Worse, few expect the decision will actually reduce drinking in Kerala. The Tamil Nadu government's alcoholic beverages corporation, TASMAC, has announced that it will open a string of new outlets along the length of the Kerala border, to cater to the demands of Keralite consumers, whose excise duties will now fill Tamil Nadu's coffers rather than Kerala's. Smugglers are reported to be readying plans and selecting routes to bring in quantities of liquor from Tamil Nadu and Karnataka to cater to the demands of parched Keralites. Worries are mounting that poor customers and those too far inland to shop in Tamil Nadu will be vulnerable to illicit and spurious or adulterated hooch, which might even kill them. The failure of prohibition in states like Andhra Pradesh and Haryana - both of which ended their liquor bans because their revenues suffered while their neighbours prospered - and the even more famous example of the United States, offers a salutary warning.

The ban targets drunkenness, social disorder and male irresponsibility (many labourers blow up a large proportion of their salaries at Bevco instead of spending them on household essentials), and so is widely popular. But it will also hurt the back-packing foreign tourist who wants a chilled beer on a hot day, the three-star hotel resident who seeks a glass of wine with her meal, and the hard-working professional who wants to let his hair down on a Sunday. If all these people desert "God's own Country", Paradise will not easily recover.

Keralites have sustained a welfare state with the best social development indicators in the country, buttressed by an array of government schemes that provide everything from well-stocked community health centres in the villages to subsidized medicines, unemployment insurance and one-rupee-a-kilo rice to BPL (Below the Poverty Line) cardholders. The government pays the salaries of tens of thousands of teachers, doctors, nurses, social workers and extension workers of all kinds. It does so through revenues made up overwhelmingly of excise on alcohol, tourism and remittances from Keralite workers abroad. When two of these three sources are drastically reduced, social services and the government payroll will have to be cut. Will the Keralite, accustomed to such benefits, accept that this is the unavoidable price to pay for the virtues of temperance? (No prizes for guessing the answer: Keralites are second to none in wanting to have their cake and eat it too.)

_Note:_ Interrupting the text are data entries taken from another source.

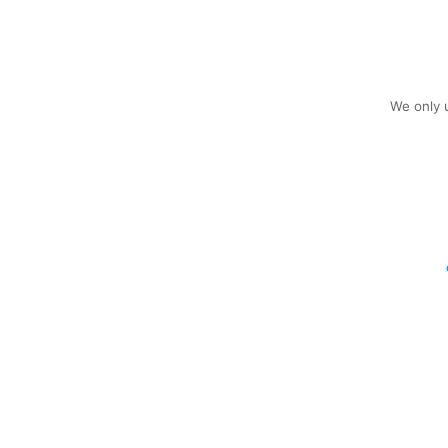
We only u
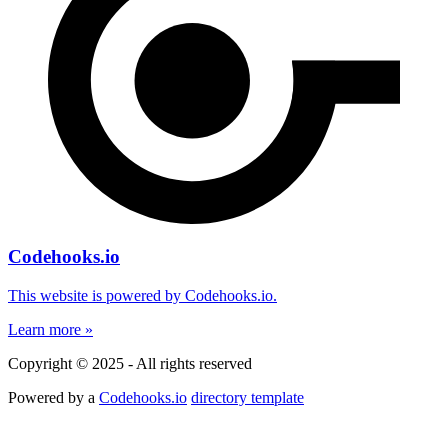
Codehooks.io
This website is powered by Codehooks.io.
Learn more »
Copyright © 2025 - All rights reserved
Powered by a
Codehooks.io
directory template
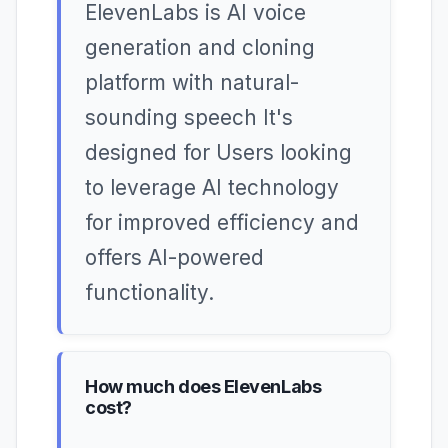
ElevenLabs is AI voice
generation and cloning
platform with natural-
sounding speech It's
designed for Users looking
to leverage AI technology
for improved efficiency and
offers AI-powered
functionality.
How much does ElevenLabs
cost?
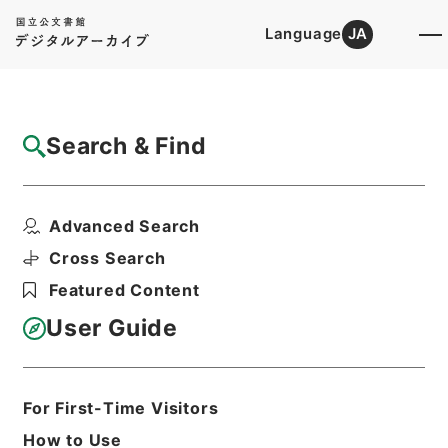
Language
JA
Top
Advanced Search [Holdings]
Search & Find
Catalog Details
Files
Advanced Search
健康教育指導者養成研修ファイル 令和2年
度
Cross Search
Hierarchy
Corporate Records
Featured Content
National Institute for School
Teachers and Staff Development
User Guide
Print Request Form
For First-Time Visitors
Basic Information
All Information
How to Use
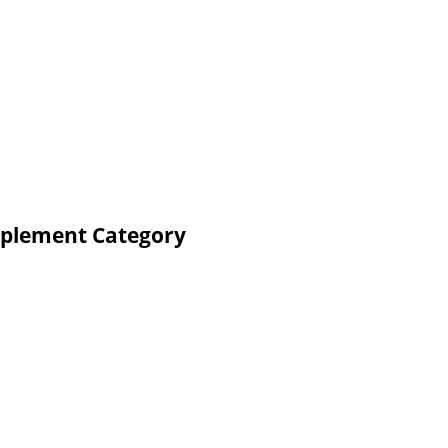
pplement Category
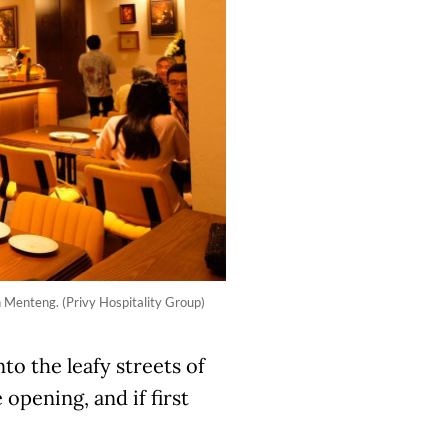
n Menteng. (Privy Hospitality Group)
to the leafy streets of
opening, and if first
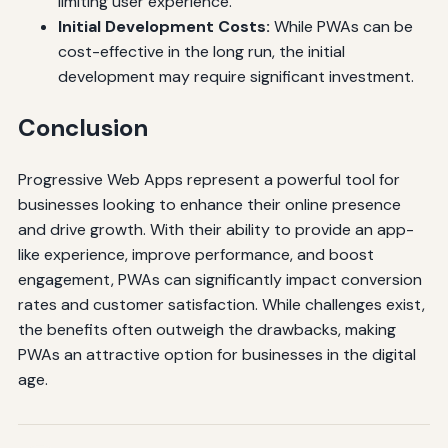
limiting user experience.
Initial Development Costs:
While PWAs can be
cost-effective in the long run, the initial
development may require significant investment.
Conclusion
Progressive Web Apps represent a powerful tool for
businesses looking to enhance their online presence
and drive growth. With their ability to provide an app-
like experience, improve performance, and boost
engagement, PWAs can significantly impact conversion
rates and customer satisfaction. While challenges exist,
the benefits often outweigh the drawbacks, making
PWAs an attractive option for businesses in the digital
age.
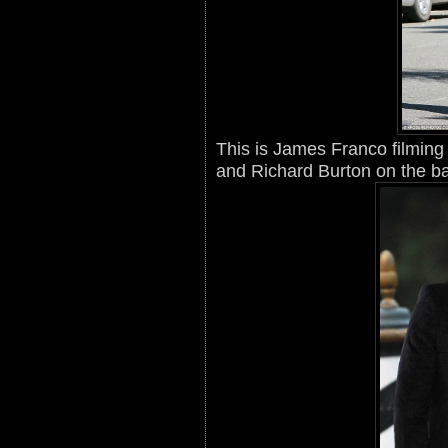
This is James Franco filming 
and Richard Burton on the ba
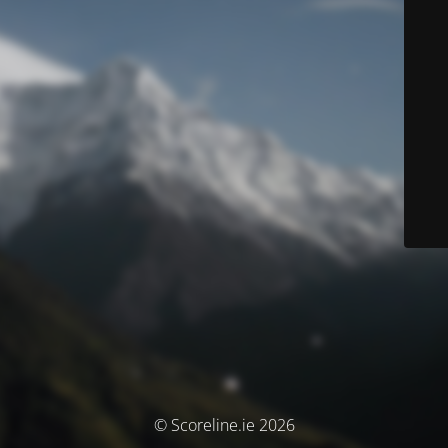
© Scoreline.ie 2026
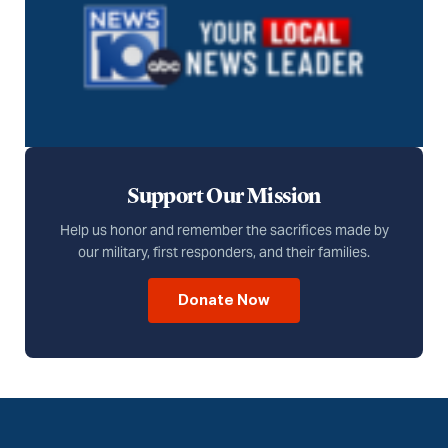
Support Our Mission
Help us honor and remember the sacrifices made by
our military, first responders, and their families.
Donate Now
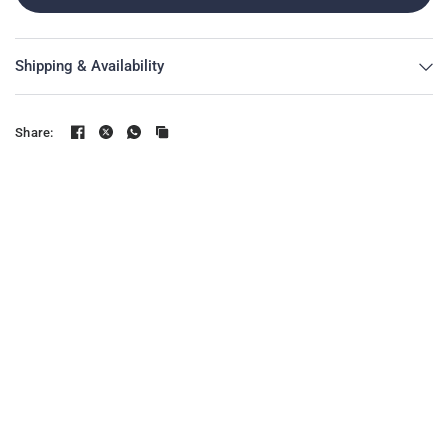
Shipping & Availability
Share:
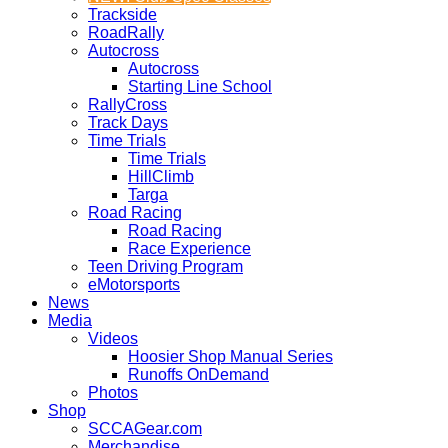
Trackside
RoadRally
Autocross
Autocross
Starting Line School
RallyCross
Track Days
Time Trials
Time Trials
HillClimb
Targa
Road Racing
Road Racing
Race Experience
Teen Driving Program
eMotorsports
News
Media
Videos
Hoosier Shop Manual Series
Runoffs OnDemand
Photos
Shop
SCCAGear.com
Merchandise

Some rumblings of discontent are already being heard amongst the very political leaders who have ostensibly endorsed the government's decision, though they are muttered in undertones rather than openly expressed. For any politician who opposes the ban will be instantly tarred as an advocate of alcohol, an agent of the "liquor mafia", and a bar-loving enemy of good, wholesome Gandhian values.  So political leaders remain unanimous in acquiescing in the decision, even while privately whispering their concern about its implications.

Half a century ago, my late father, talking about Bombay's Prohibition policy under which liquor could be obtained by anyone with a doctor's certificate certifying him to be an alcoholic, explained to me that "India is not only the world's largest democracy; we are also the world's largest hypocrisy." As his home state stumbles into a policy that none of its makers truly believes in but none can afford to disavow, I'd like to raise a toast to him: 50 years on, Dad, you're still right.